Eine bestimmte Punktzahl hat sie sich für das Ratingen-Debüt – es ist ihr erster Deutschland-Start seit dem WM-Triumph 2009 in Berlin – nicht vorgenommen. „Es geht darum, einen guten Test für die Olympischen Spiele in Rio (Brasilien; 12. bis 21. August) zu absolvieren. Danach werden wir sehen, in welchen Bereichen wir in den kommenden sechs Wochen noch arbeiten müssen“, sagte die Britin. Der Wettkampf in Ratingen kommt ihr gerade recht, da sie erst mit Verspätung in die Saison eingestiegen ist. Ihren Götzis-Start Ende Mai hatte sie noch wegen Achillessehnenproblemen absagen müssen.
Vor knapp zwei Wochen in Sheffield (Großbritannien) zeigte sie sich aber schon wieder in Top-Form: 13,10 Sekunden über 100 Meter Hürden, 23,42 Sekunden über 200 Meter, 14,02 Meter mit der Kugel und 45,02 Meter im Speerwurf sind exzellente Leistungsnachweise. Kann sie ähnliche Resultate in Ratingen anbieten, ist eine Punktzahl im Bereich von 6.500 plus X realistisch. Das haben in den 19 Auflagen zuvor mit der Wattenscheider Meetingrekordlerin Sabine Braun an der Spitze (6.787 Punkte bei der Ratingen-Premiere 1997) überhaupt nur vier Siebenkämpferinnen geschafft.
Erster Siebenkampf seit der WM
Allerdings sehen die Wetteraussichten fürs Wochenende mit regelmäßigen Schauern und Temperaturen um 20 Grad nicht gerade „rekordverdächtig“ aus. Trotzdem freut sich Jessica Ennis-Hill auf ihren ersten Siebenkampf seit der WM 2015 in Peking (China).

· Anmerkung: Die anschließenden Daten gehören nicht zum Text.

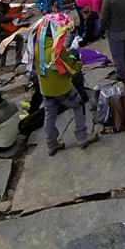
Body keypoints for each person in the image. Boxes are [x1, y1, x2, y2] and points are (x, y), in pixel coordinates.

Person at [32, 13, 97, 156]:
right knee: (78, 105)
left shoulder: (37, 46)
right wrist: (77, 61)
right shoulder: (57, 50)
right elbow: (70, 69)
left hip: (46, 88)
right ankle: (82, 136)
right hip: (62, 88)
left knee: (50, 115)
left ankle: (51, 143)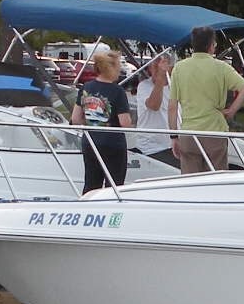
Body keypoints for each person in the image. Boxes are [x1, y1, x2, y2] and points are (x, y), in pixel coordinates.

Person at [169, 26, 244, 173]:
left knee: (190, 182)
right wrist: (231, 111)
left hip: (189, 134)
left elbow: (172, 107)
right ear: (211, 45)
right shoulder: (221, 67)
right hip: (214, 132)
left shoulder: (179, 68)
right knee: (215, 182)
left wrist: (174, 136)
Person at [72, 48, 133, 194]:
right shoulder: (117, 91)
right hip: (113, 143)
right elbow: (125, 122)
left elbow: (75, 118)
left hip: (90, 142)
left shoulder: (86, 87)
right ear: (112, 68)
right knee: (114, 185)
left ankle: (88, 210)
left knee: (91, 184)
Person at [129, 51, 175, 165]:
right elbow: (154, 105)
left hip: (173, 144)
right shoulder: (144, 86)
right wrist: (160, 78)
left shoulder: (175, 86)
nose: (155, 70)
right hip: (151, 147)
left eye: (159, 67)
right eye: (153, 67)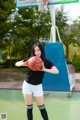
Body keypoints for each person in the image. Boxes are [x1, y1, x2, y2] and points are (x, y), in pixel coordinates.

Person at [15, 42, 59, 120]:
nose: (37, 52)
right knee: (29, 107)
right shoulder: (30, 60)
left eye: (38, 50)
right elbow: (17, 63)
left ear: (41, 50)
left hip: (37, 87)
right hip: (27, 85)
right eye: (35, 51)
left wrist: (45, 69)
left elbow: (56, 71)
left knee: (42, 108)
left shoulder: (46, 62)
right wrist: (24, 64)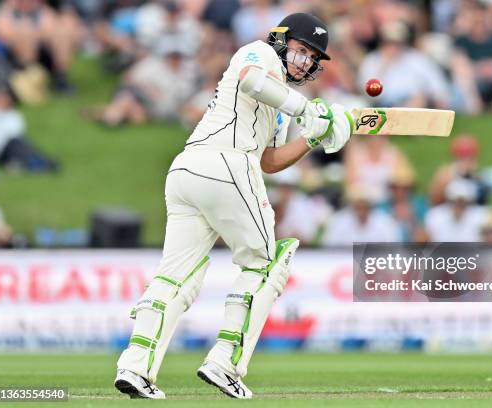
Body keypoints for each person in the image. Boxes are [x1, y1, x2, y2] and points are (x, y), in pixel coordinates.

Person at [113, 13, 353, 399]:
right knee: (266, 263)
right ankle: (225, 362)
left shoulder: (281, 102)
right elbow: (251, 81)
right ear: (280, 39)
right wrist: (308, 110)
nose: (305, 61)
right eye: (301, 49)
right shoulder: (258, 53)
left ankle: (134, 366)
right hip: (223, 163)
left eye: (312, 57)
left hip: (191, 172)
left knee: (176, 276)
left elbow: (270, 161)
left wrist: (313, 137)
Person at [424, 178, 488, 242]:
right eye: (454, 202)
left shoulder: (481, 216)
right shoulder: (435, 216)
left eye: (462, 203)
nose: (458, 206)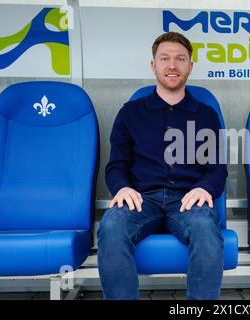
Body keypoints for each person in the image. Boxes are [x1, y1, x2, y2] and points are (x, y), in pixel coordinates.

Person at [97, 32, 227, 300]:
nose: (172, 65)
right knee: (112, 225)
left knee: (205, 226)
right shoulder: (131, 112)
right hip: (141, 201)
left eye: (180, 59)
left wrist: (204, 188)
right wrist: (121, 187)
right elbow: (116, 165)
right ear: (153, 65)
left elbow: (218, 169)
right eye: (164, 58)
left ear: (190, 66)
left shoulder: (206, 115)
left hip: (187, 201)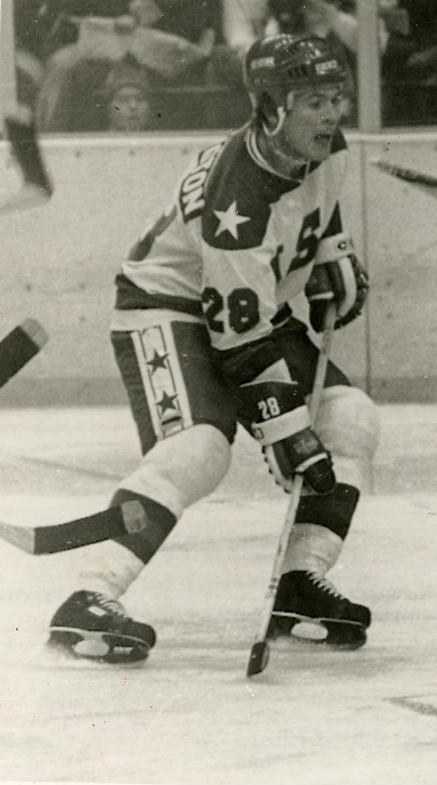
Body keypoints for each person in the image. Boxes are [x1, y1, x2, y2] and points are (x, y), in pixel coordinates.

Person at [43, 32, 378, 664]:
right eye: (313, 100)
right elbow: (240, 345)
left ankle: (300, 583)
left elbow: (320, 203)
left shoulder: (323, 144)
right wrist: (288, 433)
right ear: (272, 106)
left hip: (245, 310)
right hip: (165, 310)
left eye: (337, 96)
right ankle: (86, 596)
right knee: (198, 448)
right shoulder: (237, 198)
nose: (332, 113)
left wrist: (333, 249)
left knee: (352, 420)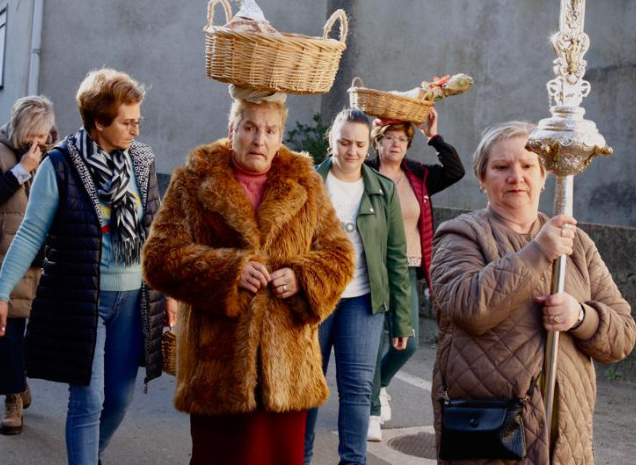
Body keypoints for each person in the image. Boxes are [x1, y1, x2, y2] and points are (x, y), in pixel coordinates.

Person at [142, 86, 354, 465]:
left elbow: (340, 256)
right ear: (231, 128)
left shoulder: (304, 182)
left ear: (280, 137)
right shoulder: (194, 180)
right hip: (217, 370)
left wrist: (303, 277)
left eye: (270, 131)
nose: (259, 139)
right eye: (250, 127)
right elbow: (159, 258)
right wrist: (229, 272)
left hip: (286, 372)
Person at [0, 69, 172, 464]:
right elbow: (30, 233)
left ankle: (90, 455)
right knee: (88, 400)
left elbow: (155, 231)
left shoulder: (142, 160)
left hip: (134, 298)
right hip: (82, 298)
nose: (136, 130)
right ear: (99, 121)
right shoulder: (61, 165)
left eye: (139, 120)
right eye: (127, 121)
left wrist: (168, 291)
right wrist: (0, 293)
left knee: (120, 399)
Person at [430, 121, 636, 464]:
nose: (516, 176)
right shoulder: (460, 235)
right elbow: (468, 307)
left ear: (544, 176)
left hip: (565, 439)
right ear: (482, 180)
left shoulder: (578, 244)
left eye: (528, 165)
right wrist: (537, 252)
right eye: (501, 167)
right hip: (491, 435)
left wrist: (581, 316)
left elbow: (623, 336)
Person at [304, 108, 414, 465]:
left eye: (360, 144)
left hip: (363, 303)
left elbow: (395, 257)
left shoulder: (382, 190)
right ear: (331, 141)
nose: (352, 151)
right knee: (307, 389)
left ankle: (353, 462)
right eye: (344, 142)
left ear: (370, 146)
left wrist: (401, 320)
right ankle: (298, 458)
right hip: (314, 301)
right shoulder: (309, 183)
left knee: (357, 392)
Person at [364, 107, 464, 441]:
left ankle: (378, 386)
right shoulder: (362, 174)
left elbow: (455, 171)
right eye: (389, 138)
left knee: (408, 344)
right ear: (377, 143)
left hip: (406, 269)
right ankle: (372, 412)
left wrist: (433, 136)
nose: (395, 145)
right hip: (370, 271)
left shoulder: (419, 176)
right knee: (374, 340)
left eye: (402, 140)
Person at [0, 96, 57, 435]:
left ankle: (19, 384)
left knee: (32, 336)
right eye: (30, 134)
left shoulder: (55, 156)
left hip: (43, 262)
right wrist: (20, 170)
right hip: (4, 257)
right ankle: (12, 400)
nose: (36, 142)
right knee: (6, 333)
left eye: (43, 134)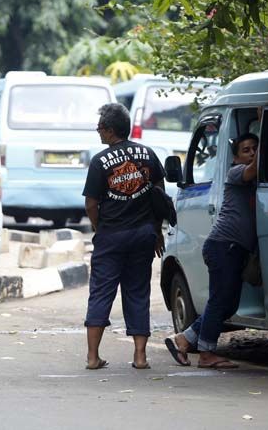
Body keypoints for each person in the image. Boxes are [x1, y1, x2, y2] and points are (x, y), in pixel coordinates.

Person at [82, 103, 166, 370]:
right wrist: (156, 231)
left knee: (101, 293)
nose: (98, 133)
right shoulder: (148, 154)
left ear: (108, 130)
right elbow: (159, 197)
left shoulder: (99, 161)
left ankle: (93, 357)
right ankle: (140, 356)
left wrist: (99, 228)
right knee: (138, 292)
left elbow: (91, 204)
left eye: (99, 128)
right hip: (143, 234)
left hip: (111, 235)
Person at [165, 132, 259, 369]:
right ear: (236, 157)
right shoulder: (236, 172)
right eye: (246, 150)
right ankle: (206, 354)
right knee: (219, 301)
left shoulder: (253, 178)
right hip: (222, 246)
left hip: (233, 249)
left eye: (254, 148)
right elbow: (252, 169)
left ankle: (184, 339)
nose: (251, 153)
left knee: (229, 305)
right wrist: (266, 141)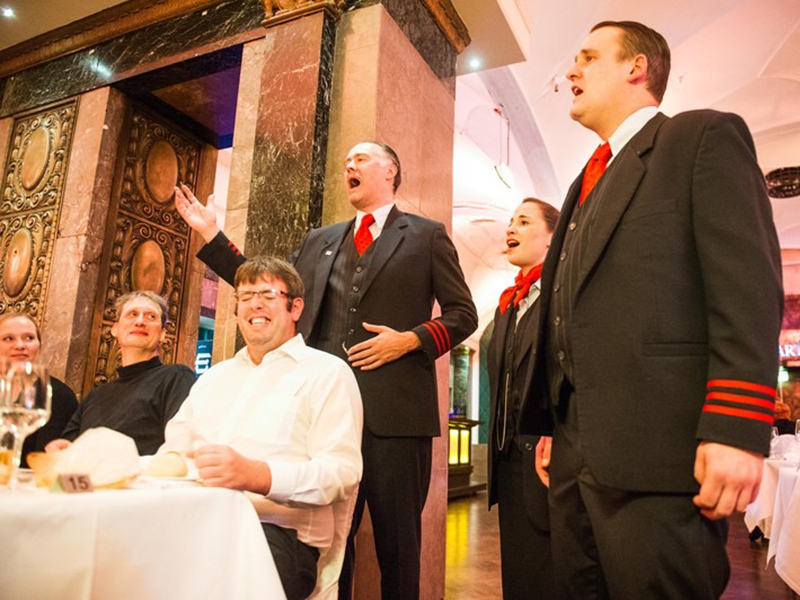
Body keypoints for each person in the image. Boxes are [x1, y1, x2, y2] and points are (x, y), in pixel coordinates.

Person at [519, 20, 783, 598]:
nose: (571, 71)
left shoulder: (699, 138)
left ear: (636, 67)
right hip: (574, 454)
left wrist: (737, 426)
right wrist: (554, 418)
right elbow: (572, 307)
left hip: (660, 451)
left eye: (589, 57)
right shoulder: (583, 183)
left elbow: (747, 286)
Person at [174, 140, 478, 599]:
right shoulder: (320, 240)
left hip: (395, 419)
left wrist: (409, 340)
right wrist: (212, 235)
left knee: (399, 547)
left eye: (361, 159)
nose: (349, 165)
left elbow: (463, 315)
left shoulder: (426, 235)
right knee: (331, 543)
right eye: (346, 161)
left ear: (390, 171)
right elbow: (268, 287)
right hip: (321, 418)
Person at [152, 256, 363, 600]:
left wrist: (257, 475)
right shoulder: (214, 377)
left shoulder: (328, 373)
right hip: (194, 519)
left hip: (276, 535)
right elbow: (173, 450)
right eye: (246, 296)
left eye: (267, 294)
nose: (255, 305)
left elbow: (340, 474)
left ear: (296, 308)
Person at [487, 198, 559, 599]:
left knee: (551, 573)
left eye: (525, 222)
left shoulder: (561, 297)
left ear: (551, 238)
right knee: (517, 574)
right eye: (511, 221)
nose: (511, 228)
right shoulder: (507, 305)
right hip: (508, 458)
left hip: (548, 458)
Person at [47, 291, 195, 455]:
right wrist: (61, 450)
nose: (140, 321)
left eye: (151, 316)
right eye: (132, 314)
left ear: (162, 334)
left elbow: (181, 449)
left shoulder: (176, 377)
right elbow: (67, 450)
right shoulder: (96, 395)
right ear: (115, 329)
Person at [0, 313, 78, 468]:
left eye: (29, 338)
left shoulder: (58, 396)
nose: (20, 345)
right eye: (8, 338)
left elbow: (43, 462)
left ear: (39, 345)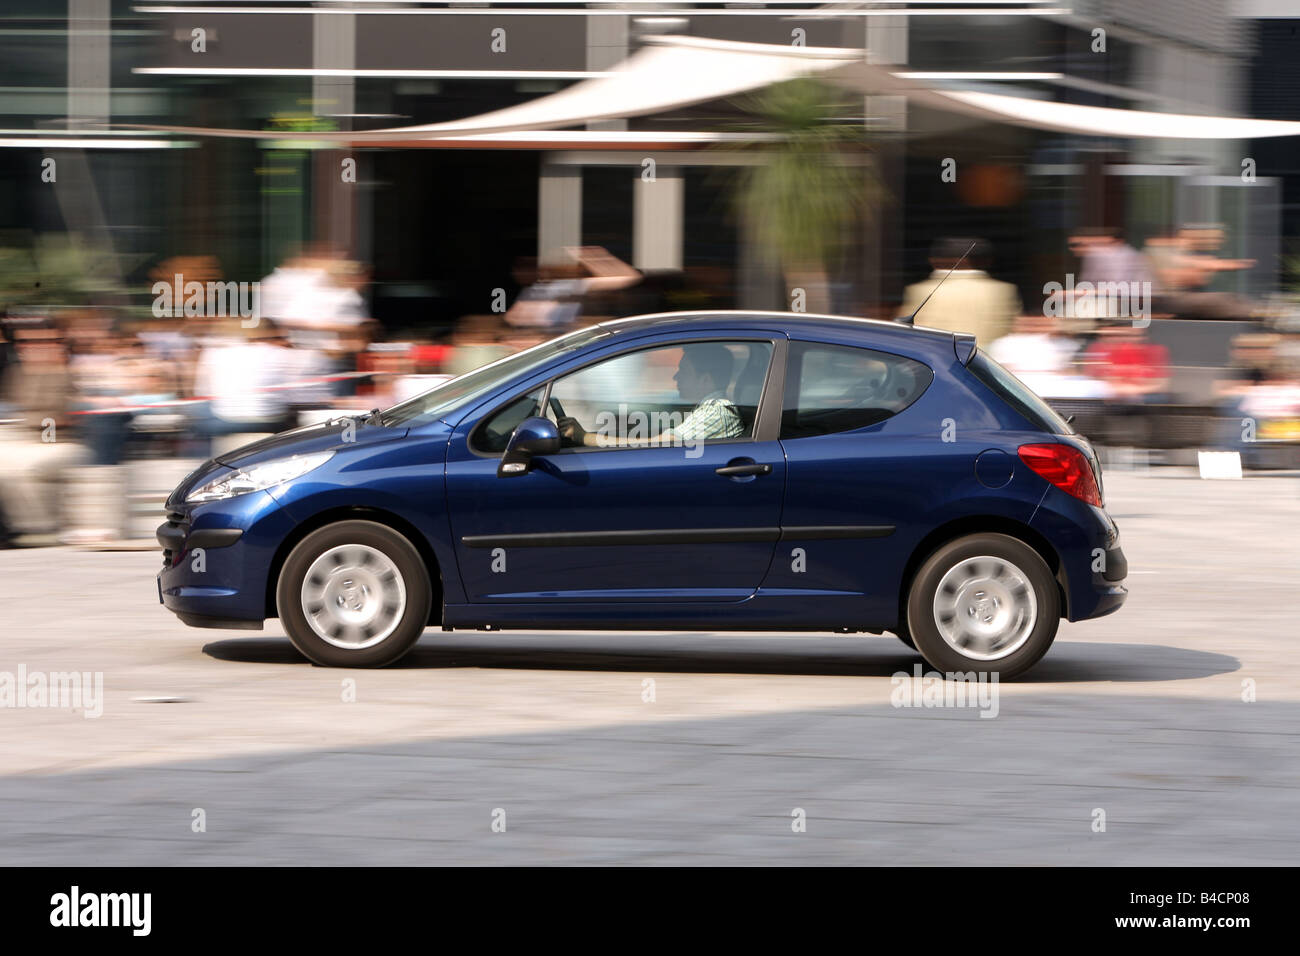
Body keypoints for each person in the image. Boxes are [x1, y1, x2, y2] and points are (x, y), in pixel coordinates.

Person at [557, 343, 743, 448]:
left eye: (684, 371)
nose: (675, 376)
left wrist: (586, 438)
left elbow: (662, 444)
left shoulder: (717, 411)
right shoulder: (706, 408)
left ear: (705, 380)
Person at [897, 237, 1020, 346]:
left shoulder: (918, 291)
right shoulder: (1003, 291)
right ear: (986, 261)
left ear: (934, 261)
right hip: (985, 368)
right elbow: (1010, 333)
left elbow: (906, 334)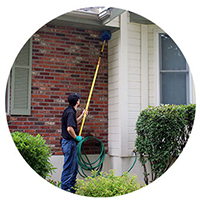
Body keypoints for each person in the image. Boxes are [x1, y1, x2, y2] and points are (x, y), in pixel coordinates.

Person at [60, 93, 88, 193]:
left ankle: (71, 191)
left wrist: (82, 116)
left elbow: (73, 123)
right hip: (70, 143)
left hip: (68, 144)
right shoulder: (71, 112)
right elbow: (69, 128)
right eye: (79, 100)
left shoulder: (68, 111)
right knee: (69, 170)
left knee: (74, 169)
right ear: (77, 102)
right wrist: (76, 137)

„Ich kenne Athletinnen wie Jennifer Oeser schon so lange“, sagte die Britin, die sich bei der WM 2009 vor der Leverkusenerin durchgesetzt hatte. Erstmals trafen die beiden vor zehn Jahren bei der EM in Göteborg (Schweden) aufeinander. Damals war die Leverkusenerin Vierte und lag vier Ränge vor der späteren Olympiasiegerin. Lilli Schwarzkopf gewann in Göteborg Bronze, sechs Jahre später bei Olympia in London (Großbritannien) sogar Silber hinter der Britin. Auch die Ulmerin ist in Ratingen dabei und kämpft um ein Olympia-Ticket.
Während es für die deutschen Top-Mehrkämpferinnen in Ratingen um die Normen für Rio geht und eine Top-Leistung her muss, geht aus den Worten der Olympiasiegerin hervor, dass Ratingen für sie nur eine Zwischenstation ist. Wie sollte es auch anders sein: Schließlich hat Jessica Ennis-Hill nach ihrem Olympiatriumph am „Super Saturday“ 2012 in London – am selben Tag gewannen Mo Farah über 10.000 Meter und Weitspringer Greg Rutherford ebenfalls Olympia-Gold für Großbritannien – ganze zwei Siebenkämpfe absolviert. 2013 warf sie eine Verletzung aus der Bahn, im Juli 2014 kam Sohn Reggie zur Welt. Nur 13 Monate später wurde sie in Peking Weltmeisterin.
Nichts dem Zufall überlassen
Ehemann Andy und Sohn Reggie sind in Ratingen nicht mit dabei. Dafür natürlich ihr Trainer Toni Minichiello, der von einem Kamerateam der BBC begleitet wird, sowie ihr Physiotherapeut und ihr Biomechaniker. Die Olympiasiegerin, die in London mit 6.955 Punkten Gold holte, überlässt auf dem Weg nach Rio nichts dem Zufall und baut auf Unterstützung in allen Bereichen. Schließlich könnten die Spiele ihr letzter großer Auftritt auf internationaler Bühne werden. Selbst die Heim-WM 2017 in „ihrem“ Londoner Olympiastadion lockt sie nicht vollends.
„Ich werde nach Rio entscheiden, ob ich noch ein Jahr weitermache oder nicht“, sagte Jessica Ennis-Hill am Donnerstag. Damit scheint klar: Das Mehrkampf-Meeting in Ratingen ist die letzte Chance für alle Leichtathletik-Fans, die beste Siebenkämpferin der Gegenwart noch einmal in Deutschland zu sehen.